My Name is Daphne Fairfax, by Arthur Smith Hutchinson
A showbiz memoir that dazzles
"My name is Arthur Smith, unless there's anybody here from Streatham tax office, in which case I'm Daphne Fairfax." For as long as anyone can recall, that's been the opening line of Smith's stand-up routine – an amiable jumble of ad hoc observations and old groaners, delivered with the shambolic air of someone who has wandered onstage by accident. You would think he'd be the last comic to write a decent autobiography. But this is just about the best book I have read about "alternative" comedy – an intimate memoir that doubles as a vivid portrait of an age.
Smith was born in south London in the mid-Fifties, the son of a policeman. Contrary to the comic clichés, he had a happy home life and a good time at school. A bright grammar-school boy, he read comparative literature at the University of East Anglia and then bummed around in an unsuccessful band, an obscure sketch troupe and a moderately successful double-act, before becoming a solo stand-up. Too old to be a punk and too young to be a hippy, at last he found an art form to fit. More than any other comic, he summed up the anarchic spirit of alternative comedy. Smith also wrote wonderful plays for the theatre, radio and TV. Despite his blokeish iconoclasm, he was widely read and highly literate.

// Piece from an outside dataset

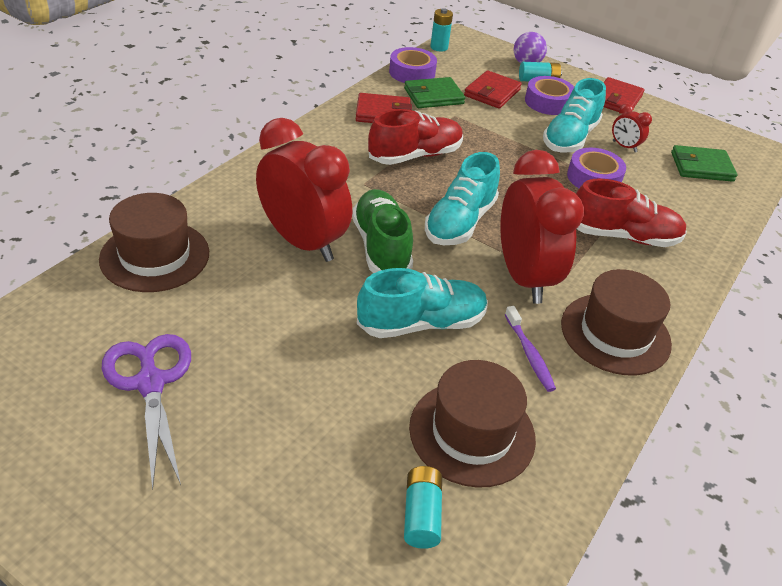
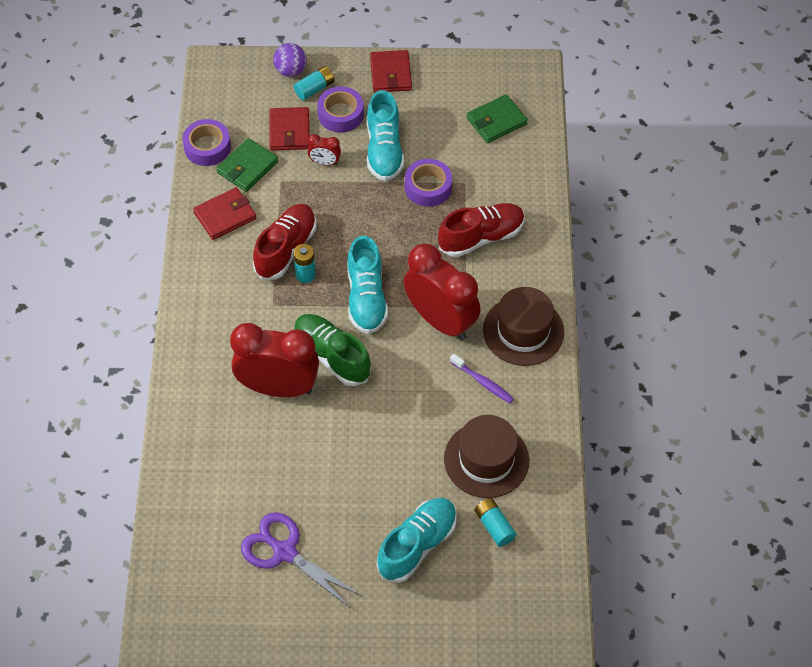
camera: 30 degrees left, 15 degrees up
brown hat [99,193,209,292] -> none
turquoise shoe [357,268,488,338] -> turquoise shoe moved to [377,498,457,583]
turquoise battery [430,8,453,52] -> turquoise battery moved to [293,244,316,283]
red clock [612,103,652,152] -> red clock moved to [308,134,341,166]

Then, a few years ago, he nearly died of pancreatitis, brought on by his drinking. He's frank about the details, but there's no real sense of why he did it. Maybe it was a mystery to him too. He gave up fairly easily, and his writing is even sharper as a result.
The man who emerges isn't all that different from Smith's persona, affable and self-deprecating. Yet the finest aspect of this heartfelt memoir isn't his acute self-portrait, but the pictures of those around him – from friends and family to fellow-comics. His talent has always been far too wayward for TV, but here he has done something much more remarkable: written a showbiz memoir that's worth reading.